Face à cette âme tour­men­tée, pos­sédée par ses instincts, se tient son com­pagnon Jhen qui tente de ramen­er le Maréchal de France de Rais vers la lumière et la rai­son. Avec un rythme hale­tant, Le procès de Gilles de Rais inter­roge le moment où tout bas­cule. La rumeur des rapts d’enfants, des rit­uels sataniques prend de l’ampleur ; Gilles de Rais com­met l’irréparable en molestant le prêtre Jean le Fer­ron. Celui qui, se pen­sant au-dessus des lois, ne doutait guère de son impunité se voit livré à la jus­tice ecclési­as­tique, accusé de sac­rilèges envers Dieu, envers l’Église, de sor­cel­lerie, de com­merce avec le dia­ble, de vio­ls et de meurtres d’enfants. Aux faits his­toriques con­nus qui mar­quèrent la fin de l’existence de Gilles de Rais ­— l’arrestation, l’emprisonnement, l’ouverture du procès devant le tri­bunal de l’Inquisition, la con­damna­tion au bûch­er, miroir du châ­ti­ment réservé à sa sœur d’élection, la Pucelle —, Pley­ers et Néjib ajoutent des épisodes fic­tifs nim­bés de sur­na­turel. Peu importe la jus­tice des hommes. Aux yeux de Jhen, il faut sauver son com­pagnon, éveiller sa con­science, le délivr­er de ses pul­sions.

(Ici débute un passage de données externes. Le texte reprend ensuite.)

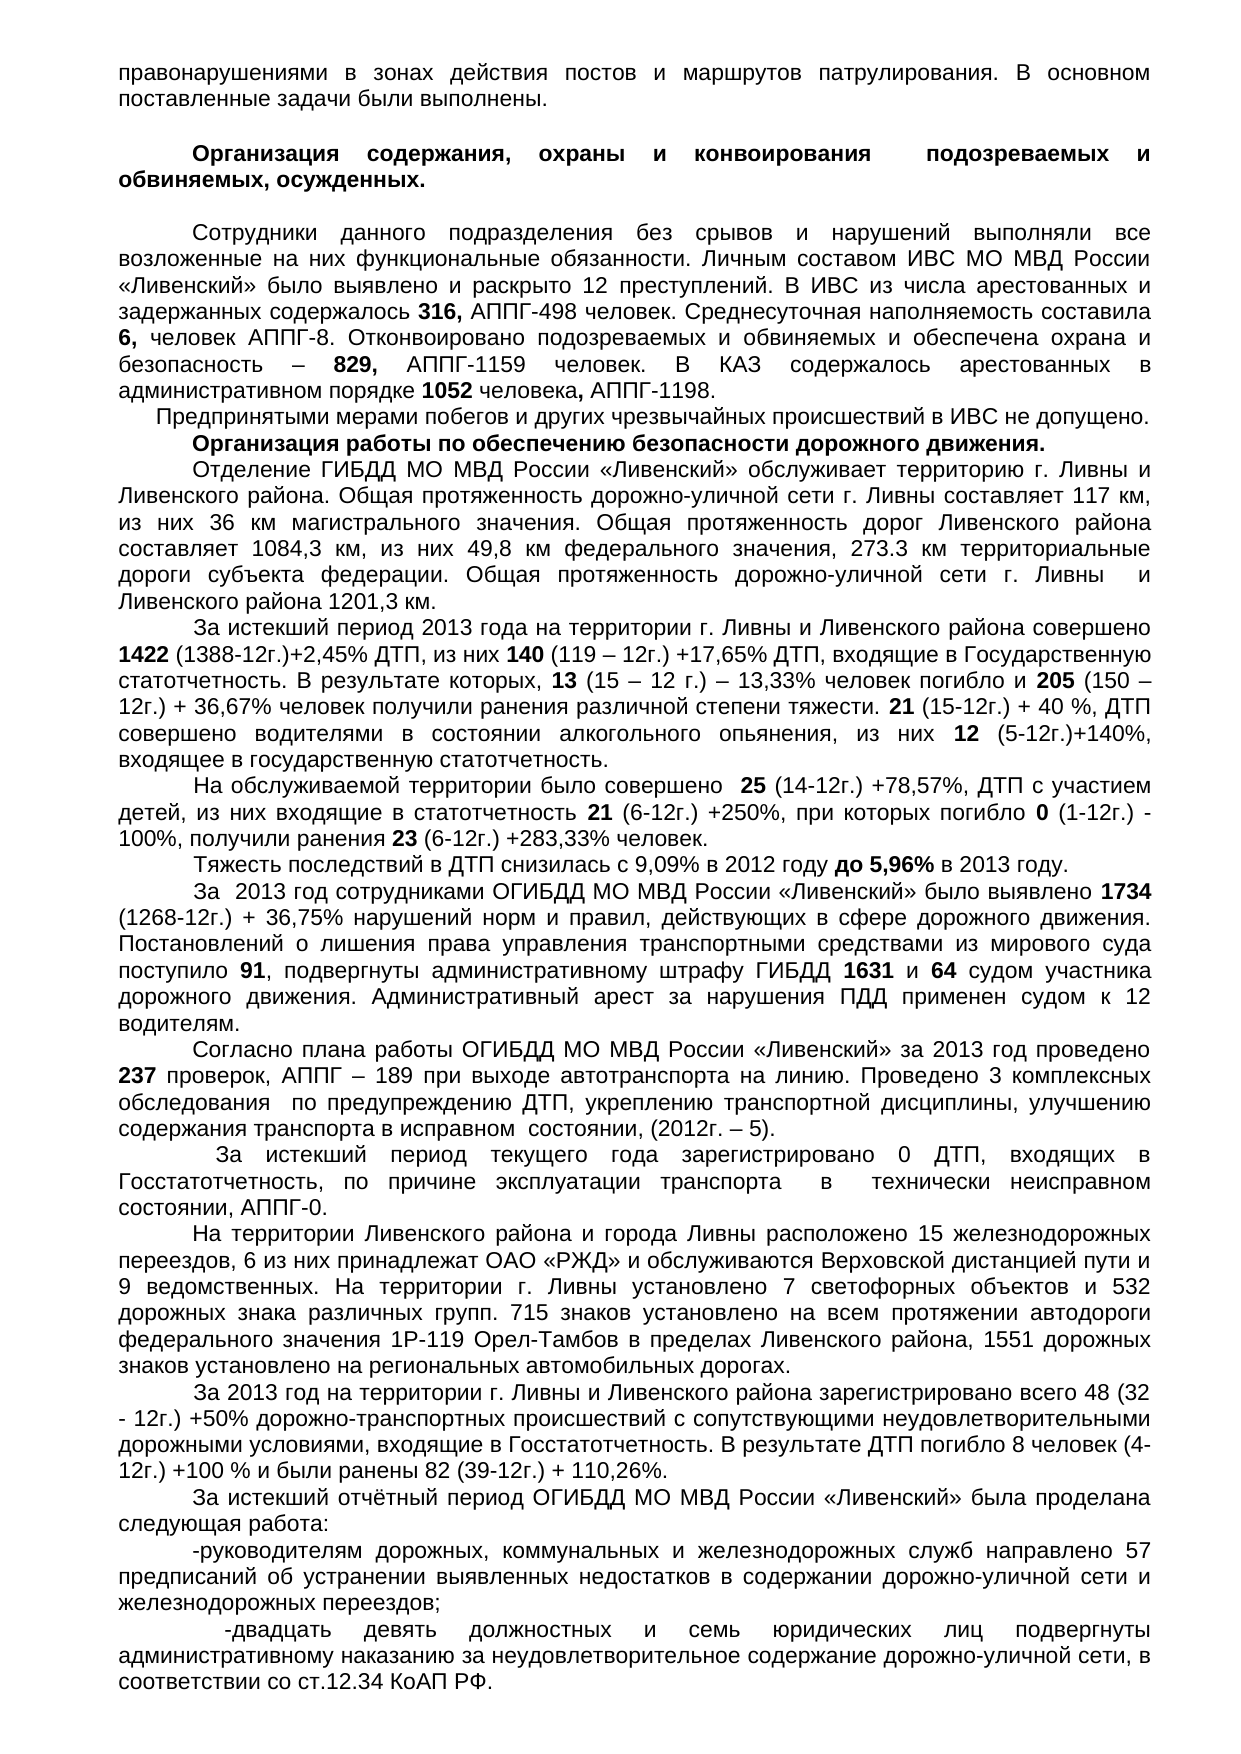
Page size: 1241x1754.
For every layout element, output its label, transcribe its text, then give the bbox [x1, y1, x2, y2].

text Организация содержания, охраны и конвоирования подозреваемых и обвиняемых, осужденных. [118, 140, 1152, 192]
text Предпринятыми мерами побегов и других чрезвычайных происшествий в ИВС не допущено. [118, 403, 1152, 430]
text За истекший период 2013 года на территории г. Ливны и Ливенского района совершено 1422 (1388-12г.)+2,45% ДТП, из них 140 (119 – 12г.) +17,65% ДТП, входящие в Государственную статотчетность. В результате которых, 13 (15 – 12 г.) – 13,33% человек погибло и 205 (150 – 12г.) + 36,67% человек получили ранения различной степени тяжести. 21 (15-12г.) + 40 %, ДТП совершено водителями в состоянии алкогольного опьянения, из них 12 (5-12г.)+140%, входящее в государственную статотчетность. [118, 614, 1152, 772]
text На территории Ливенского района и города Ливны расположено 15 железнодорожных переездов, 6 из них принадлежат ОАО «РЖД» и обслуживаются Верховской дистанцией пути и 9 ведомственных. На территории г. Ливны установлено 7 светофорных объектов и 532 дорожных знака различных групп. 715 знаков установлено на всем протяжении автодороги федерального значения 1Р-119 Орел-Тамбов в пределах Ливенского района, 1551 дорожных знаков установлено на региональных автомобильных дорогах. [118, 1220, 1152, 1378]
text -руководителям дорожных, коммунальных и железнодорожных служб направлено 57 предписаний об устранении выявленных недостатков в содержании дорожно-уличной сети и железнодорожных переездов; [118, 1537, 1152, 1616]
text За 2013 год сотрудниками ОГИБДД МО МВД России «Ливенский» было выявлено 1734 (1268-12г.) + 36,75% нарушений норм и правил, действующих в сфере дорожного движения. Постановлений о лишения права управления транспортными средствами из мирового суда поступило 91, подвергнуты административному штрафу ГИБДД 1631 и 64 судом участника дорожного движения. Административный арест за нарушения ПДД применен судом к 12 водителям. [118, 878, 1152, 1036]
text За 2013 год на территории г. Ливны и Ливенского района зарегистрировано всего 48 (32 - 12г.) +50% дорожно-транспортных происшествий с сопутствующими неудовлетворительными дорожными условиями, входящие в Госстатотчетность. В результате ДТП погибло 8 человек (4-12г.) +100 % и были ранены 82 (39-12г.) + 110,26%. [118, 1378, 1152, 1484]
text Согласно плана работы ОГИБДД МО МВД России «Ливенский» за 2013 год проведено 237 проверок, АППГ – 189 при выходе автотранспорта на линию. Проведено 3 комплексных обследования по предупреждению ДТП, укреплению транспортной дисциплины, улучшению содержания транспорта в исправном состоянии, (2012г. – 5). [118, 1036, 1152, 1141]
text За истекший отчётный период ОГИБДД МО МВД России «Ливенский» была проделана следующая работа: [118, 1484, 1152, 1537]
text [118, 59, 1152, 112]
text Организация работы по обеспечению безопасности дорожного движения. [118, 430, 1152, 456]
text Сотрудники данного подразделения без срывов и нарушений выполняли все возложенные на них функциональные обязанности. Личным составом ИВС МО МВД России «Ливенский» было выявлено и раскрыто 12 преступлений. В ИВС из числа арестованных и задержанных содержалось 316, АППГ-498 человек. Среднесуточная наполняемость составила 6, человек АППГ-8. Отконвоировано подозреваемых и обвиняемых и обеспечена охрана и безопасность – 829, АППГ-1159 человек. В КАЗ содержалось арестованных в административном порядке 1052 человека, АППГ-1198. [118, 219, 1152, 403]
text Отделение ГИБДД МО МВД России «Ливенский» обслуживает территорию г. Ливны и Ливенского района. Общая протяженность дорожно-уличной сети г. Ливны составляет 117 км, из них 36 км магистрального значения. Общая протяженность дорог Ливенского района составляет 1084,3 км, из них 49,8 км федерального значения, 273.3 км территориальные дороги субъекта федерации. Общая протяженность дорожно-уличной сети г. Ливны и Ливенского района 1201,3 км. [118, 456, 1152, 614]
text Тяжесть последствий в ДТП снизилась с 9,09% в 2012 году до 5,96% в 2013 году. [118, 851, 1152, 878]
text -двадцать девять должностных и семь юридических лиц подвергнуты административному наказанию за неудовлетворительное содержание дорожно-уличной сети, в соответствии со ст.12.34 КоАП РФ. [118, 1616, 1152, 1695]
text На обслуживаемой территории было совершено 25 (14-12г.) +78,57%, ДТП с участием детей, из них входящие в статотчетность 21 (6-12г.) +250%, при которых погибло 0 (1-12г.) -100%, получили ранения 23 (6-12г.) +283,33% человек. [118, 772, 1152, 851]
text За истекший период текущего года зарегистрировано 0 ДТП, входящих в Госстатотчетность, по причине эксплуатации транспорта в технически неисправном состоянии, АППГ-0. [118, 1141, 1152, 1220]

Seule pour­ra l’aider dans cette mis­sion spir­ituelle la mys­térieuse stat­ue de Vierge qui pleure. La prison qui retient Gilles de Rais cap­tif, ce ne sont pas les murs entre lesquels on l’a enfer­mé, mais le roy­aume de son esprit.

Au fil de la magie du dessin de Jean Pley­ers, du réc­it nova­teur de Néjib, la légende noire de Gilles de Rais est soumise à de nou­velles lumières, tout à la fois psy­chologiques, imag­i­naires et his­toriques. De l’emprise du grand-père Jean de Craon qui encour­age les débor­de­ments, les folies de Gilles de Rais alors ado­les­cent à la quête inces­sante d’excès à l’âge adulte, un des hommes les plus rich­es, les plus puis­sants de France livre ses angoiss­es intérieures, les forces con­tra­dic­toires qui le déchirent.

« Et c’est l’âme déchirée que je m’en allai me promen­er dans la nuit noire de mes tour­ments. Celui que je con­sid­érais comme mon père [Jean de Craon] m’avait renié, rejeté comme le dernier des lépreux… Je tru­cidai mon pre­mier enfançon quelques jours plus tard… ».

Les auteurs nous entraî­nent dans une époque dom­inée par la reli­gion, par la dra­maturgie du con­flit entre la pureté et le péché, l’innocence et la faute. Nous assis­tons à la descente aux enfers de Gilles de Rais dont l’âme erre, livrée à ses folies, orphe­line de la seule per­son­ne qui aurait pu le sauver, Jeanne d’Arc. Au bout du chemin, dans la tour­mente des flammes qui embrasent Gilles, un ravisse­ment de lumière s’empare du con­damné, la lumière envoyée par son com­pagnon Jhen.